- Theatrical release poster
- Directed by: Daniel Patrick Carbone
- Screenplay by: Daniel Patrick Carbone
- Produced by: Jordan Bailey-Hoover Daniel Patrick Carbone Matthew Petock Zachary Shedd
- Starring: Ryan Jones Nathan Varnson Colm O'Leary Thomas Cruz Christina Starbuck Chris Kies
- Cinematography: Nick Bentgen
- Edited by: Daniel Patrick Carbone
- Music by: Robert Donne
- Production company: Flies
- Distributed by: Tribeca Film
- Release dates: February 10, 2013 (BIFF); March 25, 2014 (United States);
- Running time: 80 minutes
- Country: United States
- Language: English

= Hide Your Smiling Faces =

Hide Your Smiling Faces is a 2013 American drama film written and directed by Daniel Patrick Carbone about the story of two brothers who have their summer vacation ruined by a tragedy. The film stars Ryan Jones, Nathan Varnson, Colm O'Leary, Thomas Cruz, Christina Starbuck and Chris Kies. The film was released on March 25, 2014, by Tribeca Film.

::::

#### [ACTIVITY]
Proceed with the text about the film Hide Your Smiling Faces, picking up after its final sentence. The listing that follows has no connection to the text about the film Hide Your Smiling Faces.

#### [DATA EXTRACT]
::::

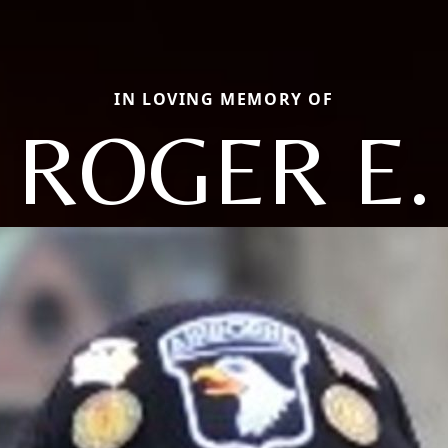
IN LOVING MEMORY OF
ROGER E.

::::

#### [EXPECTED ANSWER]
==Cast==
- Ryan Jones as Tommy
- Nathan Varnson as Eric
- Colm O'Leary as Ian's Father
- Thomas Cruz as Tristan
- Christina Starbuck as Mother
- Chris Kies as Father
- Andrew M. Chamberlain as Blake
- Clark Middleton as Religious Man
- Ivan Tomic as Ian

==Release==
The film premiered at the 63rd Berlin International Film Festival on February 10, 2013. The film was released on March 25, 2014, by Tribeca Film.

== Reception ==
On review aggregator website Rotten Tomatoes, the film holds an approval rating of 84% based on 49 reviews. The site's critical consensus reads, "Its meditative pace and low-key approach may prove too ponderous for some, but Hide Your Smiling Faces will cast a potent spell on viewers patient enough to let it unfold."